Wound healing by first intention.

- The least complicated wound healing occurs in clean non infected surgical incision, with margins approximated by surgical suture. this type of wound heals by first intension.

- The incision causes death of epithelial and CT cells and disruption of the BM.

- The incision space is filled by clot which when dehydrated on the surface forms scab that covers the wound.

- In 24-48h, neutrophiles invade the clot and basal epidermal cells proliferate and migrate along the cut margin of the dermis depositing BM components. From both margins hey confuse at the mid line beneath the surface scab.

- By he third day, neutrophiles largely replaced macrophages and granulation tissue invade the incision space. Collagen fibers at the margin of the incision are oriented vertically and not bridge the cut. The epth, proliferate and thicken the epidermal covering layer.



- Fifth day, incision is completely filled by granulation tissue. Collagen fibers become abundant and bridge the incision. Epidermis recovers its normal thickness and there surface layer keratinization.

- From the second week the accumulation of collagen and fibroblasts continue and granulation tissue and neutrophiles are largely disappeared. The vessels regress and remodeling process begins.

- By the end of the first month, the scar comprises cellular CT devoid of inflammatory infiltrate covered by intact epidermis.

- The dermal appendages destroyed in the line of incision are permanently lost.

- The tensile strength of the wound increases thereafter but it may take months to obtain its maximal strength

- Although this healing is efficient, the end products may not be functionally perfect. Dermal appendages are lost, and scar CT replaces the efficient meshwork of collagen in unwounded dermis.



Wound healing by second intention.

- When there is large defects to be filled, parenchymal regeneration can not completely reconstitute the original architecture. Abundant granulation tissue grows from the margin to fill the defect.

- In this healing there contraction of the wound to reduce the size of the scar tissue.

- Whether a wound heals a first or a second intension is determined by the nature of the wound, rather than by the healing process itself.





Wound strength

- When the suture are removed by end of the first week the wound has 10% of the tensile strength of the normal skin. Then the strength increases rapidly over the next 4 weeks. Then the rate of increase slows at the third month from the incision and reaches a plateau at about 70% to 80% which may remain for life.


Factors affecting wound healing

Systemic factors

- Nutrition (protein and vitamin C and others)

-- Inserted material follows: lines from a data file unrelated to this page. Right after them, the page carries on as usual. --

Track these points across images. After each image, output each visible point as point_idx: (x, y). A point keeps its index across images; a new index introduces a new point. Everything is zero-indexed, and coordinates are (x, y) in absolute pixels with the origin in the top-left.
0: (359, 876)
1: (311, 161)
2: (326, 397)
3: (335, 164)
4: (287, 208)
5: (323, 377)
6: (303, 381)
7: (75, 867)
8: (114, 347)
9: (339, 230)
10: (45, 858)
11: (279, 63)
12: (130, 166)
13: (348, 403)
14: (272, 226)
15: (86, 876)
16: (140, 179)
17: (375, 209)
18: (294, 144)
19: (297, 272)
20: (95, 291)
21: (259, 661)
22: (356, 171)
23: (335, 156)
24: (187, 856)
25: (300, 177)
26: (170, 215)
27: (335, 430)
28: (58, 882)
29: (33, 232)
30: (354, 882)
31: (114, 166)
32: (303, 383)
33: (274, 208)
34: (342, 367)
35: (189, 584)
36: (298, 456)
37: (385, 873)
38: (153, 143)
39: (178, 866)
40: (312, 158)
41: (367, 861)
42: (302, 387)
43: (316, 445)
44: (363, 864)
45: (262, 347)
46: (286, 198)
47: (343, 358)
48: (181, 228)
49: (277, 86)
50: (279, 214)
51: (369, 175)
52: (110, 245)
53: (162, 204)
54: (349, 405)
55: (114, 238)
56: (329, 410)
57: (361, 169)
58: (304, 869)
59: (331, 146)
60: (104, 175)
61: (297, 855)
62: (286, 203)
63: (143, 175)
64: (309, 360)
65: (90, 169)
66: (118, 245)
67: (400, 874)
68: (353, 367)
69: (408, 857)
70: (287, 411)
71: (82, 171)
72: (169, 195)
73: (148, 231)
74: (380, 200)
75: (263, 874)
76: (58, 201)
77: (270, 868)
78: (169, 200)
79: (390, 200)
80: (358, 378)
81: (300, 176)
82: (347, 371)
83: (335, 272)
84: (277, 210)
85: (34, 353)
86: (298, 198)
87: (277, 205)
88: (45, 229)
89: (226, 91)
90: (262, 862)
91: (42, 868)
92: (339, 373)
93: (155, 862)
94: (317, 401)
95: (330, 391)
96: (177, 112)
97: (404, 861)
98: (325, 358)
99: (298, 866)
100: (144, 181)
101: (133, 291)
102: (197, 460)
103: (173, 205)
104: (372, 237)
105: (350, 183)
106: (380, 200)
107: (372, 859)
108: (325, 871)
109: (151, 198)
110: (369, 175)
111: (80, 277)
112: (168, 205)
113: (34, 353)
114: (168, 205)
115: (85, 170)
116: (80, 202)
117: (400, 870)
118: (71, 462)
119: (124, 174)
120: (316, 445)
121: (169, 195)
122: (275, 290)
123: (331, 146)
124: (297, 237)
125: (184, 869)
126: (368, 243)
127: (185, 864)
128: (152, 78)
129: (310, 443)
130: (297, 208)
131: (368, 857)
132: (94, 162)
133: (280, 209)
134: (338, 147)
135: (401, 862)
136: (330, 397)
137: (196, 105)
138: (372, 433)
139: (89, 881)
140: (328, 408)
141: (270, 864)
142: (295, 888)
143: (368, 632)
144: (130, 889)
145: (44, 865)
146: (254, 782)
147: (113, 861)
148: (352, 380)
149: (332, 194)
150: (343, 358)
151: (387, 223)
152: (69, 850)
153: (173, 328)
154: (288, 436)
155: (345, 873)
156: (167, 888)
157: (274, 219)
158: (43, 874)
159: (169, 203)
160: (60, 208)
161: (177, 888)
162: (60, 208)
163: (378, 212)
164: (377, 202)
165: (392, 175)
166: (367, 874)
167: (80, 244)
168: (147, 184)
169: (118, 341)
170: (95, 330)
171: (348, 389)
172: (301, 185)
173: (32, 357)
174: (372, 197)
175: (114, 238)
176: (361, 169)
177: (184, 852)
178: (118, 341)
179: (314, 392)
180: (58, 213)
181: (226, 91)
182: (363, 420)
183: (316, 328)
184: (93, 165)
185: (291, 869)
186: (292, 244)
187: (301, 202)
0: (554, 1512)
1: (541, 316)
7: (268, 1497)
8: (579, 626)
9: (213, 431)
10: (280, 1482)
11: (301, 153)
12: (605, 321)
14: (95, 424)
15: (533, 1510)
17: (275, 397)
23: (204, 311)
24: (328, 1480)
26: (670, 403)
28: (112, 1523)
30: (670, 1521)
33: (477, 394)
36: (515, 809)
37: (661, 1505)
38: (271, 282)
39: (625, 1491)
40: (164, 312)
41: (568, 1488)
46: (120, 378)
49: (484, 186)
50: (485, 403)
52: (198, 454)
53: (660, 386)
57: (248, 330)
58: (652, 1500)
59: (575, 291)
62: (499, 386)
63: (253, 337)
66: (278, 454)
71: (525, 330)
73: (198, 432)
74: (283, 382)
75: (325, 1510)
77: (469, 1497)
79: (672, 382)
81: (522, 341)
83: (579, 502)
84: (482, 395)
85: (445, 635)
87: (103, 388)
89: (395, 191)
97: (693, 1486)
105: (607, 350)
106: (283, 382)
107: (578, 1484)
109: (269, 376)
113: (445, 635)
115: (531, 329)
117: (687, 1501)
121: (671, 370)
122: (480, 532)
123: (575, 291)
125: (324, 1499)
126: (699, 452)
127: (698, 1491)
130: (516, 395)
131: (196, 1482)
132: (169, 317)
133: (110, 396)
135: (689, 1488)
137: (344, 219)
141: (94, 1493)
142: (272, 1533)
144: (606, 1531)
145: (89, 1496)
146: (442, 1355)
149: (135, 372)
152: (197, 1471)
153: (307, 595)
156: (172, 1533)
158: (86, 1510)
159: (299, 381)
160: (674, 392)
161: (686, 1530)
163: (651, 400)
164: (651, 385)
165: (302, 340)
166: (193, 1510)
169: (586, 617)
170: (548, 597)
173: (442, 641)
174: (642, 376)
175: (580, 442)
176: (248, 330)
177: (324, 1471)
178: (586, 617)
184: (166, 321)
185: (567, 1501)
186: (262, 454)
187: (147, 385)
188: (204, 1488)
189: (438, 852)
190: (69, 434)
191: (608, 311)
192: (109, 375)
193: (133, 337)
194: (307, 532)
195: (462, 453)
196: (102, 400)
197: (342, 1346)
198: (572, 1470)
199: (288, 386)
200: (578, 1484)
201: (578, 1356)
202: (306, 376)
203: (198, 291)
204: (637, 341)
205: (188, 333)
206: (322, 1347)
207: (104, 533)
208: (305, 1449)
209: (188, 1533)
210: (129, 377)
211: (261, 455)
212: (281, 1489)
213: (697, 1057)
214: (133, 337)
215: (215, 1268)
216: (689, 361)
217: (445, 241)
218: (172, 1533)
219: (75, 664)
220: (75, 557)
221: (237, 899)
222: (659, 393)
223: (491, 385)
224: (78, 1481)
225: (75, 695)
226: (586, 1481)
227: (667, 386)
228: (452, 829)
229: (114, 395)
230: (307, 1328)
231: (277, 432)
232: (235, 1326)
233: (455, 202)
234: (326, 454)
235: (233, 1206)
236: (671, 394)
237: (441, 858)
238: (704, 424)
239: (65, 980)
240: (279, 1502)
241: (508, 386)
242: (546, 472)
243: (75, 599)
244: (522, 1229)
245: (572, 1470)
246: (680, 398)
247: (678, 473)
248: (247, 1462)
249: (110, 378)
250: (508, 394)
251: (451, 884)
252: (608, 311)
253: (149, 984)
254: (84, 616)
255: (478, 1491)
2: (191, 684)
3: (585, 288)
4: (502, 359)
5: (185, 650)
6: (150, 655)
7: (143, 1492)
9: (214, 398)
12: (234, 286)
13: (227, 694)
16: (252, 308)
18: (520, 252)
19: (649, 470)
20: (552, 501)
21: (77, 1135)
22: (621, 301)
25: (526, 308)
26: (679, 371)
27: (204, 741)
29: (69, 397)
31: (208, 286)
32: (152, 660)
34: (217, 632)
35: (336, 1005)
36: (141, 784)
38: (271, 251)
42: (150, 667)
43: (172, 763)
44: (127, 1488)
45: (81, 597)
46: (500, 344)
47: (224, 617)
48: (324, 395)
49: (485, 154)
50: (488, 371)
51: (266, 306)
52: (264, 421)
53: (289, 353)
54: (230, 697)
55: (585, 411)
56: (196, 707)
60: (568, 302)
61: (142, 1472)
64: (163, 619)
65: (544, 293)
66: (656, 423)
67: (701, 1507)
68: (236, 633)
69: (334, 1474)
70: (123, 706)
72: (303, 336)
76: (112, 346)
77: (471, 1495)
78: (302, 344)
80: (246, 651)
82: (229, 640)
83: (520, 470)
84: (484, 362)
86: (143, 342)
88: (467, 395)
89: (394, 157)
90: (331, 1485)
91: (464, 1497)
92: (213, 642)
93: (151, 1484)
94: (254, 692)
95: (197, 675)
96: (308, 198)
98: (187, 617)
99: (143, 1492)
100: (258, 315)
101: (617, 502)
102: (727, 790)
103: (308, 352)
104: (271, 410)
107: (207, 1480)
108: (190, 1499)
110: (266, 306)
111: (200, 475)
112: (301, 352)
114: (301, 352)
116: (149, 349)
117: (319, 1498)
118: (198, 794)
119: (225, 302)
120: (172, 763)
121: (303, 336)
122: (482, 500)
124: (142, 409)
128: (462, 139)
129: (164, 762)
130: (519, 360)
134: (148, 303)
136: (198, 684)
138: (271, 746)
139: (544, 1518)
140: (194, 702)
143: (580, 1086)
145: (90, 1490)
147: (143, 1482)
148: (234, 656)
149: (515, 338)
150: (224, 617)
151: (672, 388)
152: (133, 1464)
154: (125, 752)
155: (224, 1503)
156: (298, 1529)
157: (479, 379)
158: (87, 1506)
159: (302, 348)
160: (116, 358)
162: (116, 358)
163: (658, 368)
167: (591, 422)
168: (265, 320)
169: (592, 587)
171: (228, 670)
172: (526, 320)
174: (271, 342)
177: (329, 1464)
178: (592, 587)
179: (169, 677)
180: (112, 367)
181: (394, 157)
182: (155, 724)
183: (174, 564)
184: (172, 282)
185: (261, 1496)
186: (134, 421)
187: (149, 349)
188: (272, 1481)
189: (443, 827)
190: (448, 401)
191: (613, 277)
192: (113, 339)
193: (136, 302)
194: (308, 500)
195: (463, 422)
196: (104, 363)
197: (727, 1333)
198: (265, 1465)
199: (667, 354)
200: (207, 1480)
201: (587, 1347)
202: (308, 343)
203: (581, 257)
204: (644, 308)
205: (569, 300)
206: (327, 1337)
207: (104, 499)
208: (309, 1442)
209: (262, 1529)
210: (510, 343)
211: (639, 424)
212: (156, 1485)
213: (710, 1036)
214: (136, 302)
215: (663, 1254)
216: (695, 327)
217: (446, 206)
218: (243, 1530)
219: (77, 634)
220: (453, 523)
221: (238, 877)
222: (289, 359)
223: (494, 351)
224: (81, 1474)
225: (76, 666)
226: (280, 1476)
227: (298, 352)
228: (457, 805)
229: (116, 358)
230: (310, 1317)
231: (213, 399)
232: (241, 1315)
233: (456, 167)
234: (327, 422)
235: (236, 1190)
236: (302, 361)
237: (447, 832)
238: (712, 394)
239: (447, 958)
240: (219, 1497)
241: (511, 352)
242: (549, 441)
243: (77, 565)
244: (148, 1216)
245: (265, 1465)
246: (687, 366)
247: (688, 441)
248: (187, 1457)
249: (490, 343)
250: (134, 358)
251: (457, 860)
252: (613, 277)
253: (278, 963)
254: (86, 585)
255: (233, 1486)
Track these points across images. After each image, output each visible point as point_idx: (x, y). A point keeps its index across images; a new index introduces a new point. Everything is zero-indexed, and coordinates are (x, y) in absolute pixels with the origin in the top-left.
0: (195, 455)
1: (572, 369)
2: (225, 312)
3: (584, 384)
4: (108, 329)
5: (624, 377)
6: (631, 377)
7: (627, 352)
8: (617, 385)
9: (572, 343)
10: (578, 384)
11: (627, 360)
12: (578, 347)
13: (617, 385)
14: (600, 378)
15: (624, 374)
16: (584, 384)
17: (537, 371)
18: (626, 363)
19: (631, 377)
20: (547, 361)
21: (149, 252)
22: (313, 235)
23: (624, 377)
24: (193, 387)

- Metabolic status (diabetes)

- Circulatory status (arteriosclerosis, venous abnormality)

- Hormones like glucocorticoids



Local factors

- Infection is the most important

- Mechanical factors e.g. early motion

- Foreign bodies

- Size, location and type of the wound (richly vascularized sites heals faster)

Pathologic aspect of the wound repair

1. Inadequate formation of granulation tissue or assembly or scar leads wound dehiscence and ulceration.

- Dehiscence or rupture is common in abdominal wound surgery and is due to increased pressure generated by vomiting, coughing or ileus.

- Ulceration occurs in the wounds of the lower extremities due to inadequate vascularization. It usually affects individuals with vascular abnormalities.

2. Excessive formation of repair tissue.

a) Excessive collagen formation with resultant raised tumor scar (keloid with predisposition in black race)

b) Excessive granulation tissue which protrudes the level of the surrounding skin blocks re-epithelialization. This is called exuberant granulation or proud flesh or granuloma pyogenicum.

c) Exuberant proliferation of fibroblasts or other CT cells that recur after excision known as desmoids or aggressive fibromatosis ( sometimes referred as low grade malignant tumor)



d) Contraction.

· Contraction is normal in the wound repair but when exaggerated is called contracture and brings deformation of the wound and the surrounding tissue.

· It is common in palms, soles and anterior thorax. It usually results from serious burns and compromise joint movements.